## REQUIRED WORK
Copy the records from the line with "local_jail, state_prison" through the end of the records, substituting "narrowest" for "widest" and keeping everything else unchanged. Leave the pictures out of your answer.

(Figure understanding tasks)
—————
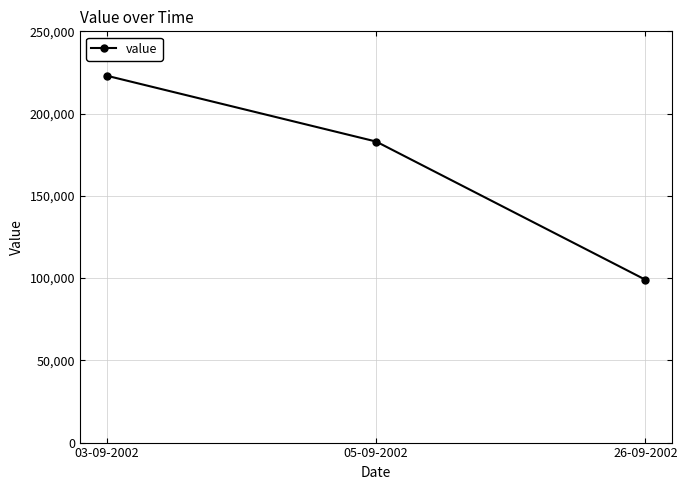

Which category has the highest value across all series?

03-09-2002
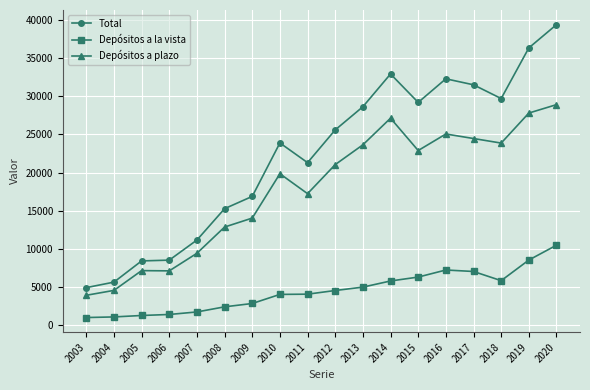

Count the number of data series in this chart.

3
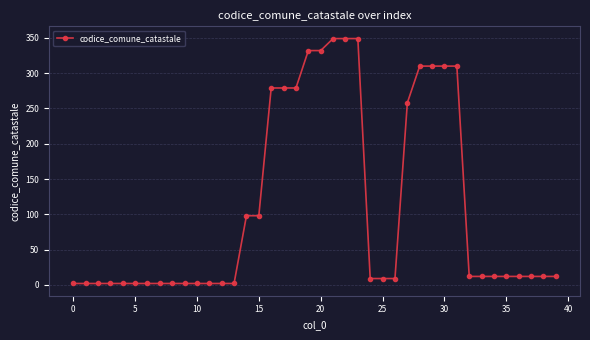

What is the difference between the second highest and minimum values?

347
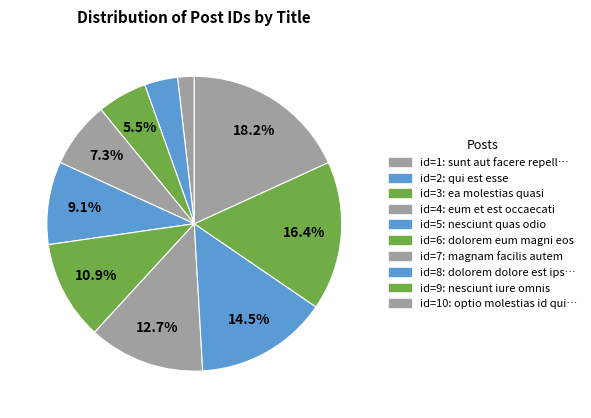

To the nearest percent, what is the difference between the largest and smallest slice percentages?

16%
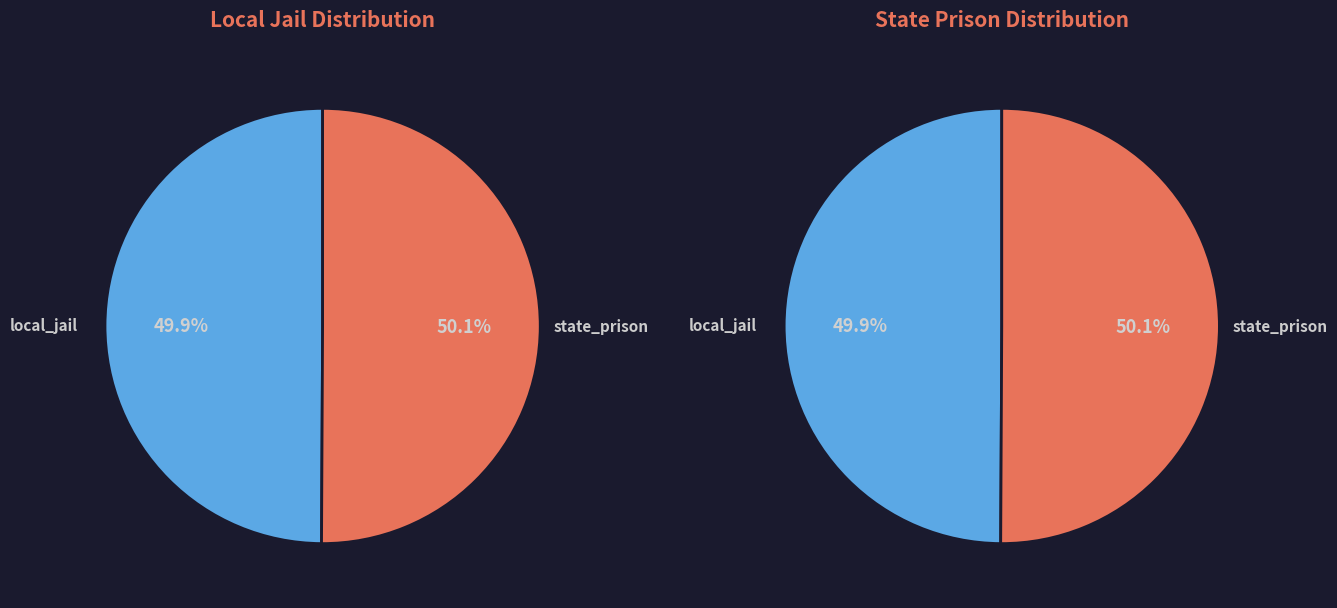

Rank the series by their average value, from lowest to highest.

local_jail, state_prison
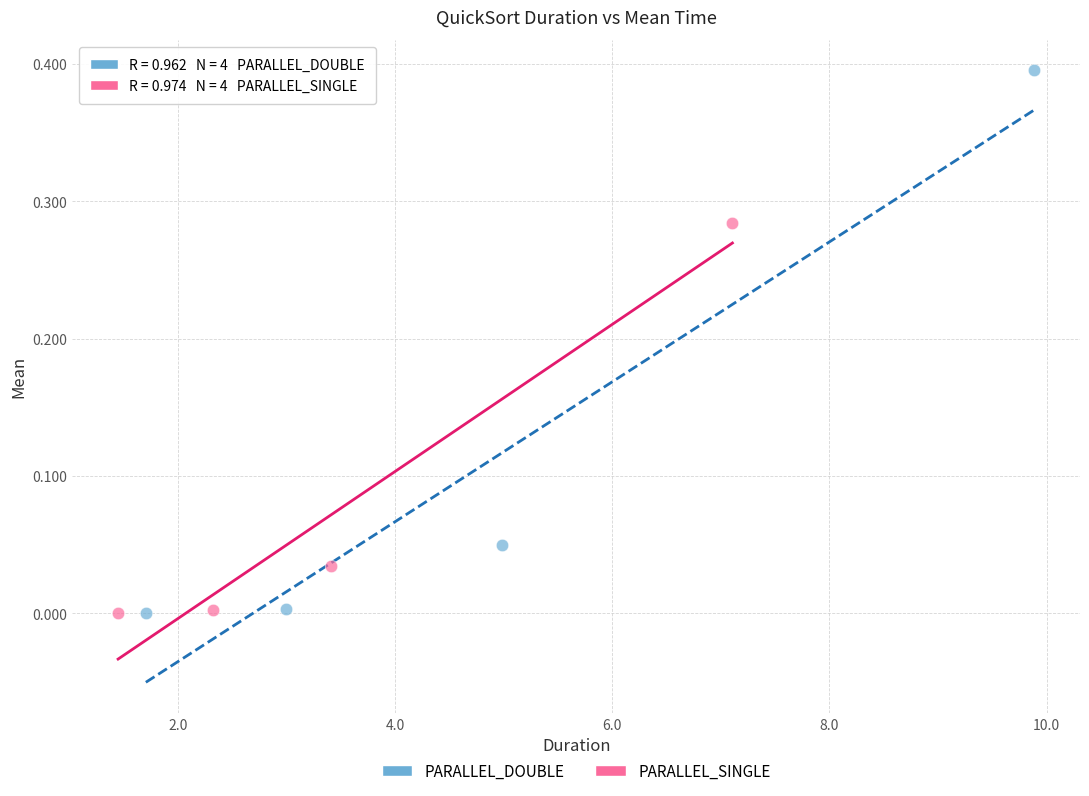

Which series has the widest spread of Y values?

PARALLEL_DOUBLE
—————
## COMPLETED EXERCISE
local_jail, state_prison

Which series has the narrowest spread of Y values?

PARALLEL_DOUBLE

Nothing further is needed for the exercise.